Interpretive Summary: Plant virus infections are typically considered detrimental, causing losses to both productivity and quality. This is usually true for ornamental plants as well as for agronomic crops. However, there are a limited number of examples in which virus infection confers desirable aesthetic qualities on ornamental hosts. Plants with unusual foliage and flowers are often highly prized by horticulturalists and ornamental plant enthusiasts, and selections of many ornamental plants with variegated leaves of unusual floral patterning have been propagated and commercialized as distinct cultivars. Although some of these patterns are under genetic control, in other instances they are caused by virus infection. Examples of virus infection resulting in desirable appearance of ornamental plants are discussed, including the potential hazards that may result from transmission of virus to other ornamental or agronomic crops, with the possibility of economic loss. Increased testing of ornamental plants prior to importation and distribution is recommended, in order to prevent introduction of new viruses that may cause significant crop losses.
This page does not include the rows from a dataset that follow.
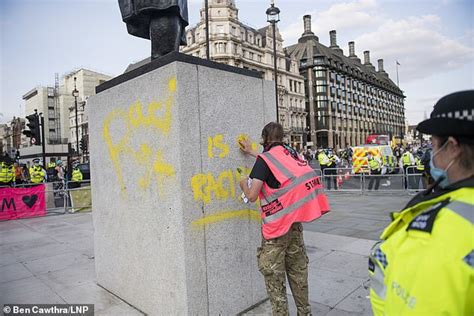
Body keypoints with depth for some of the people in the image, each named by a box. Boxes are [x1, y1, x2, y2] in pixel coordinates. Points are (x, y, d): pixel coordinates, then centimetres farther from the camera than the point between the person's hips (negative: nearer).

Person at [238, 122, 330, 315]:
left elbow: (252, 196, -16)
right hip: (296, 220, 7)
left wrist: (244, 184, 5)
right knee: (298, 269, 19)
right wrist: (252, 153, 39)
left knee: (274, 274, 6)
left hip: (277, 225, -7)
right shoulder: (290, 153, 7)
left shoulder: (265, 159, -13)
This information will be of interest to importers and producers of ornamental crops, and to the regulatory authorities responsible for crop inspection and plant quarantine.
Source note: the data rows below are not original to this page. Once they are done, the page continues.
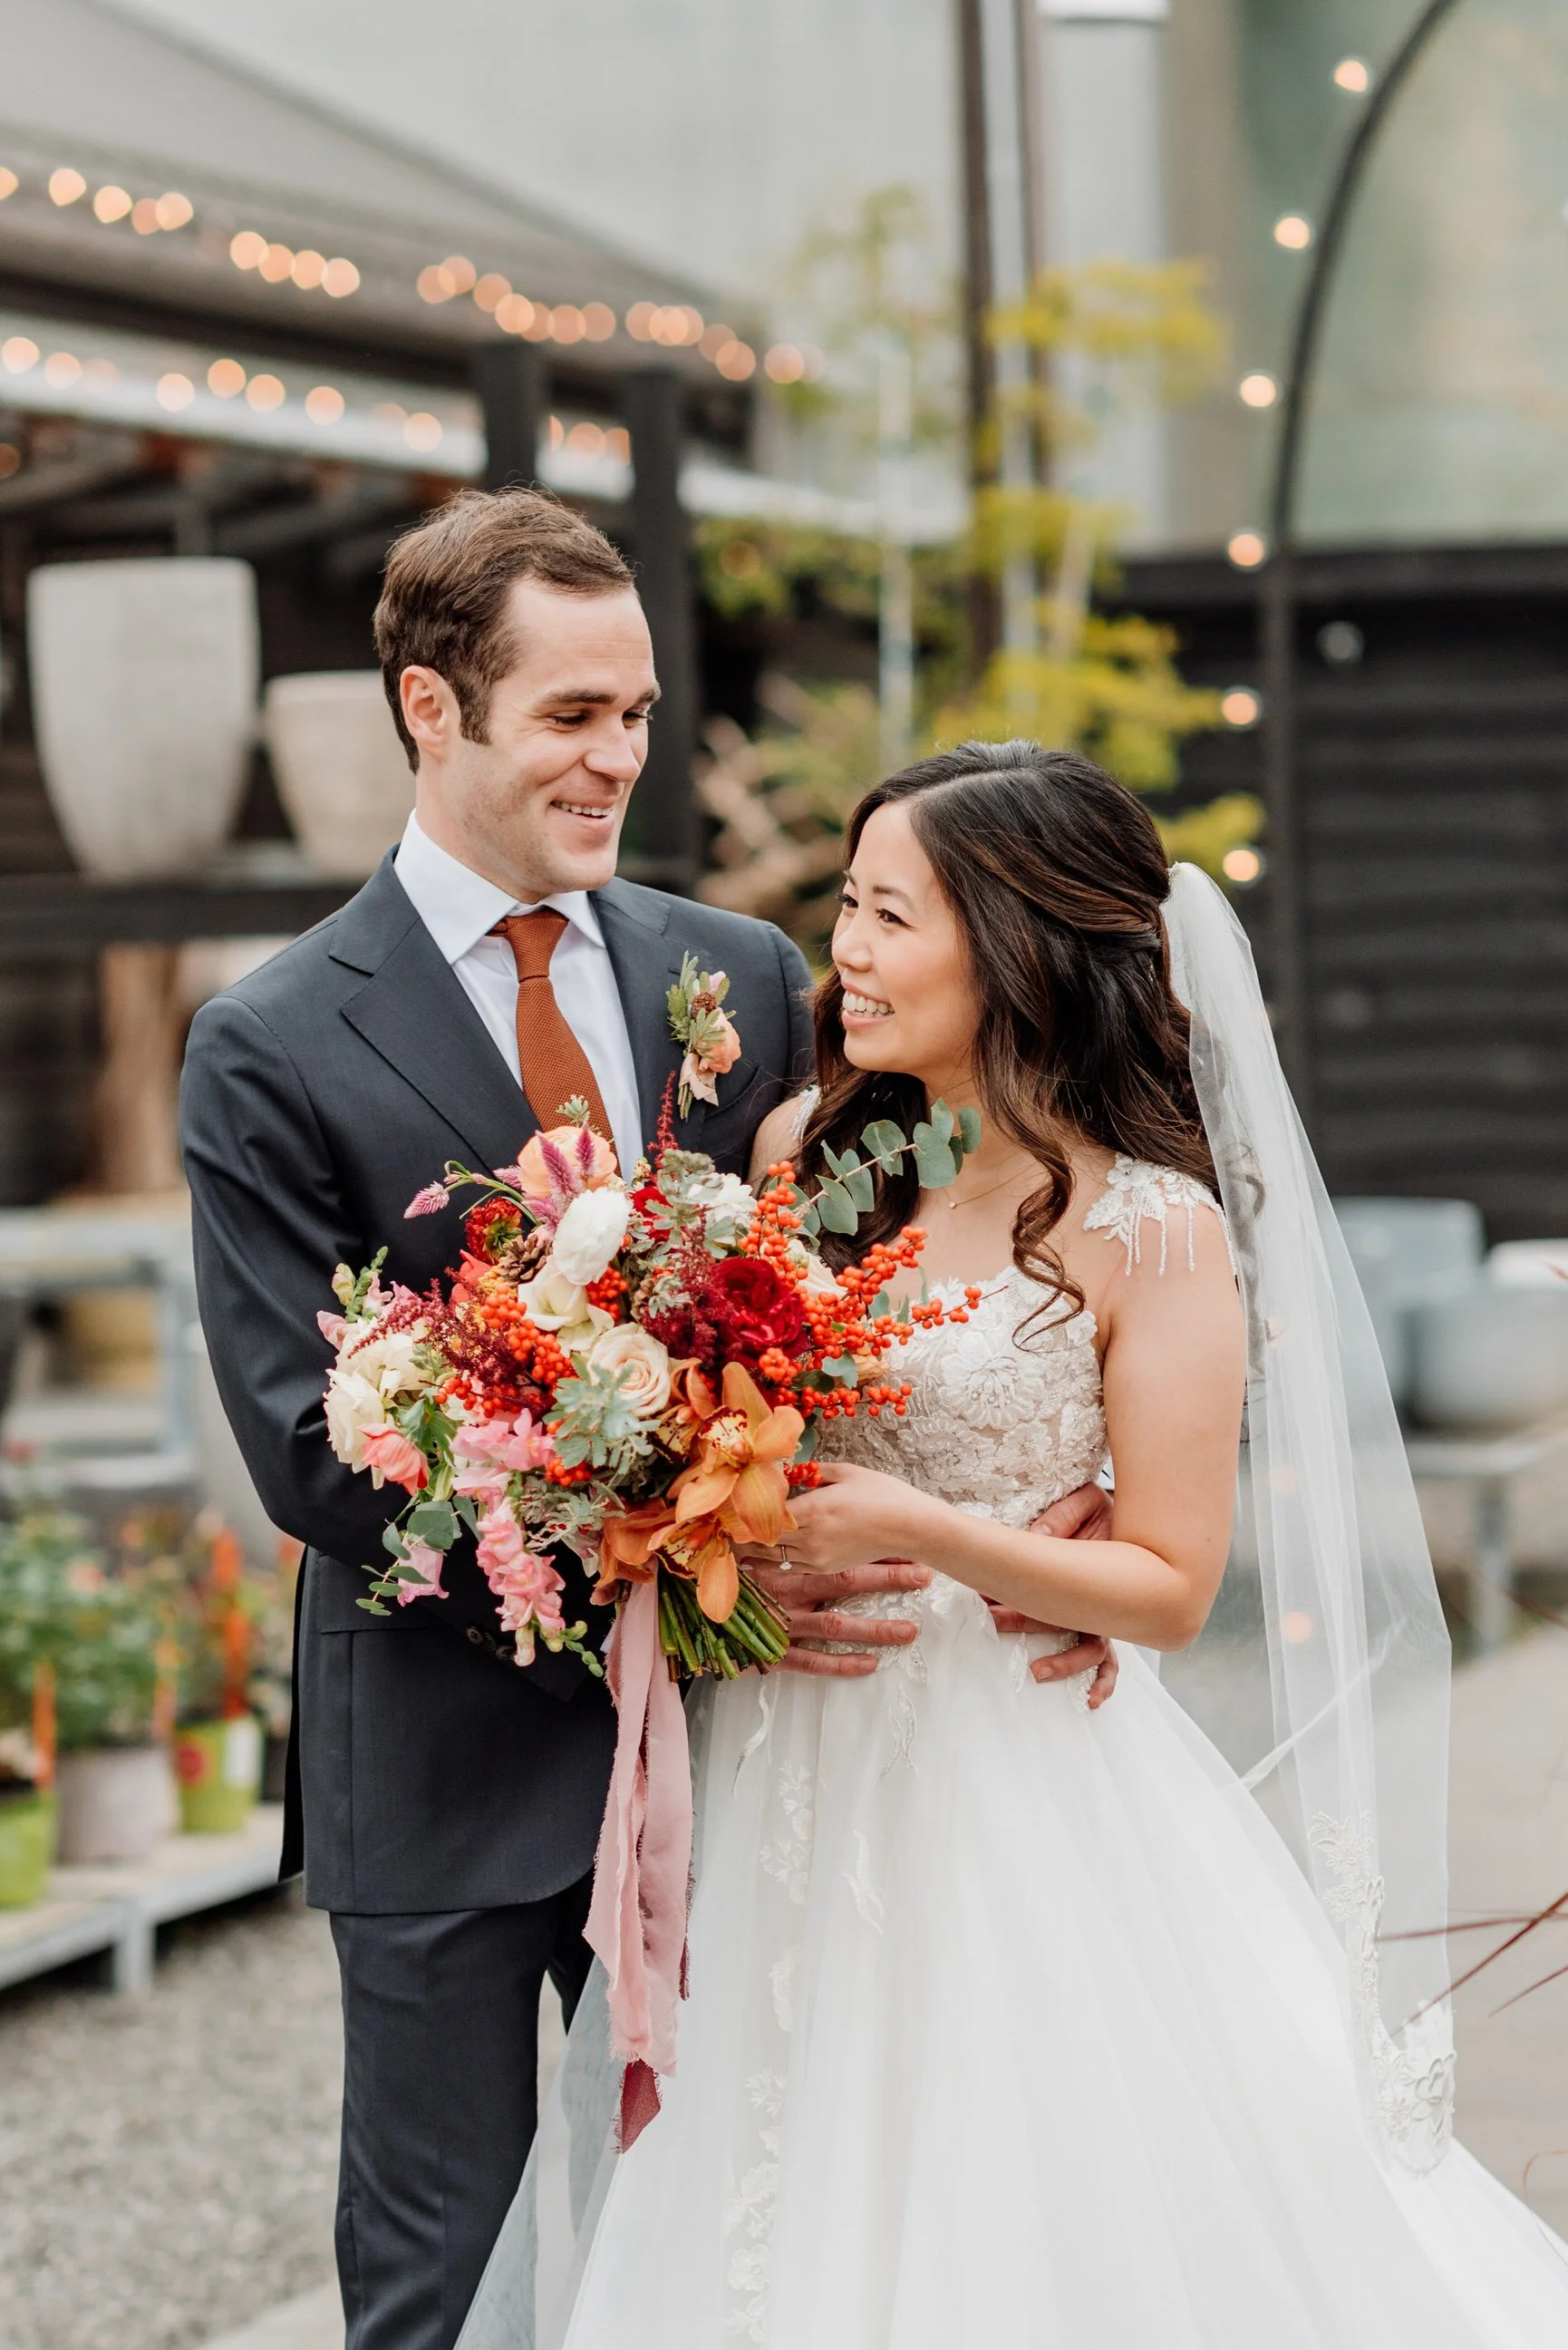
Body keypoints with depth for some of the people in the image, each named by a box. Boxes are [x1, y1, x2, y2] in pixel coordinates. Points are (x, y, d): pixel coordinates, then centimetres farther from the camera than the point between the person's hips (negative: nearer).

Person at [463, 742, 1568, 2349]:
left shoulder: (1150, 1234, -12)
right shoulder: (813, 1152, 3)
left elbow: (1171, 1588, -11)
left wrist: (914, 1531, -20)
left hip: (1017, 1810, -5)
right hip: (794, 1788, 5)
Technical Abstract: Although most viruses that infect plants cause diseases that are detrimental to the plant, there are some instances in which infections by mild viral strains of a virus have been used to protect the plant against severe strains of the same virus. There are other viruses that can cause desirable effects in plants, and infected plants have been selected or in some cases used, by ornamental horticulturists to enhance the aesthetics of the plants. In most cases, this translates into an increase in their commercial value. There are several examples of ornamental plants being more marketable when infected by a particular virus than virus-free. Plants with unusual foliage or/and flowers are highly sought by horticulturists and many ornamental plant enthusiasts. Selections of many ornamental plants exhibiting green leaves with other colors such as white, yellow or red, alone or combined (generally known as variegations) have been propagated and commercialized as distinct cultivars. Similarly, this practice has been conducted also with flowers exhibiting desirable aesthetic value usually in the form of flower breaking. Flower breaking describes the appearance of the flowers in which the petals, instead of being uniformly colored, are variegated due to the irregular distribution of anthocyanin. Leaves can also exhibit vein discolorations that range from white to yellow. Most foliar or flower variegations and vein discolorations are the product of mutations that affect plastid development or transposable genetic elements that result in anomalous production of pigments. Plant viruses can cause symptoms that mimic genetic variegations and vein discolorations. Differentiation between genetic variegations and variegations caused by plant viruses is not an easy task and it is often assumed that variegations are of genetic nature. This illustrates, at least from the commercial point of view, the desirable effect of certain viral infections. In recent years, there have been reports of plant viruses associated with unique phenotypes of ornamental plants, and some of them are being marketed as novel plant cultivars. Here we discuss some viruses that enhance natural beauty of certain ornamentals and increase their commercial value, and discuss potential drawbacks and repercussions associated with their use.